Frank Goldammer, Jahrgang 1975, hat sauber recherchiert, hat sich tief in die historischen Gegebenheiten eingearbeitet. Er beschreibt die Ängste in den Kellern, das Flüchtlingselend, die Durchhalteparolen und Siegesfaseleien der mittlerweile demaskierten »Herrenmenschen« und auch die Charaktere der »Wendehälse« so authentisch, als sei er selbst mit dabei gewesen. Ihm gelingt eine überzeugende Darstellung der letzten Monate des Nazireichs und der ersten Monate des Neubeginns 1945. Die Lektüre ist - ganz nebenbei - jedem, der sich mit dem Zweiten Weltkrieg, aber auch mit der Nazidiktatur beschäftigt, nachdrücklich zu empfehlen.

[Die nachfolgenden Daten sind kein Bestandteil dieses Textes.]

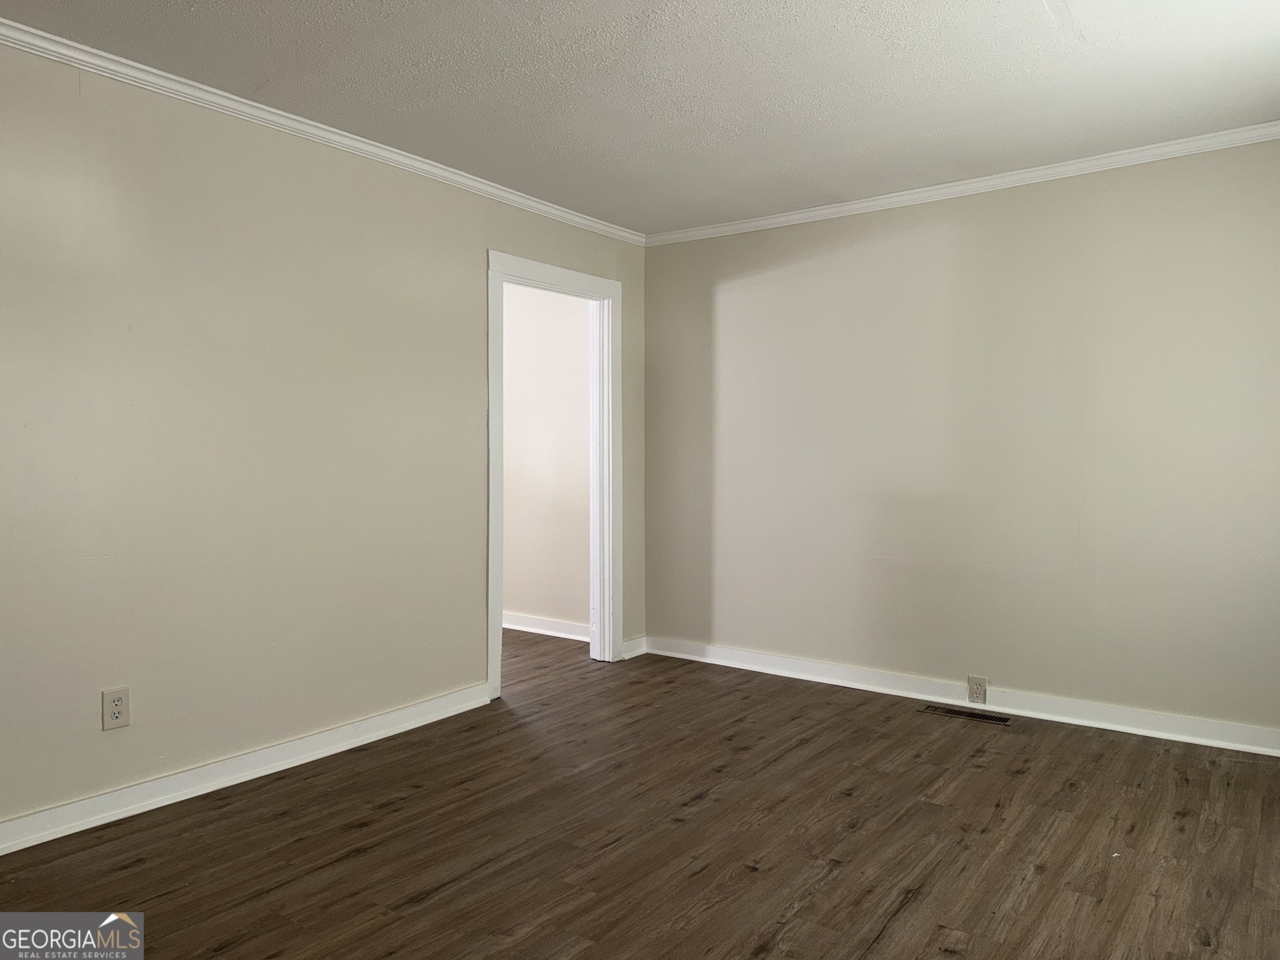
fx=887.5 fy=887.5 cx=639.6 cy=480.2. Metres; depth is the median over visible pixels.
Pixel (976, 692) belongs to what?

Ach ja, eine Kriminalhandlung kommt natürlich auch vor, eine - das sei für schwache Gemüter gesagt - unglaublich grauenvolle! Da treibt jemand in den Dresdner Bombennächten mit brutalst vorstellbaren Frauenmorden sein Unwesen, indem er es nicht beim Morden bewenden lässt, sondern seine Opfer auch noch auf die entsetzlichste Weise zurichtet. Gerüchte wollen von einem umgehenden »Angstmann« wissen, der u. a. nahezu wölfische Laute von sich gibt. Diese Morde werden zwar von Kriminalinspektor Max Heller in seinem ersten Fall und in Zusammenarbeit mit dem auch heute noch gelegentlich präsenten Kommissar Zufall irgendwann aufgeklärt, und ein für den aufmerksamen Leser und Hinweissucher nicht mehr ganz so überraschender Täter wird gefunden. Eine Geschichte, in der es vor Spannung nur so knistert, die aber insgesamt doch etwas konstruiert daher kommt. Trotz dieser kleinen Einschränkung: Goldammer hat sich eindrucksvoll in die internationale Crème der Kriminalschriftsteller hineingemordet.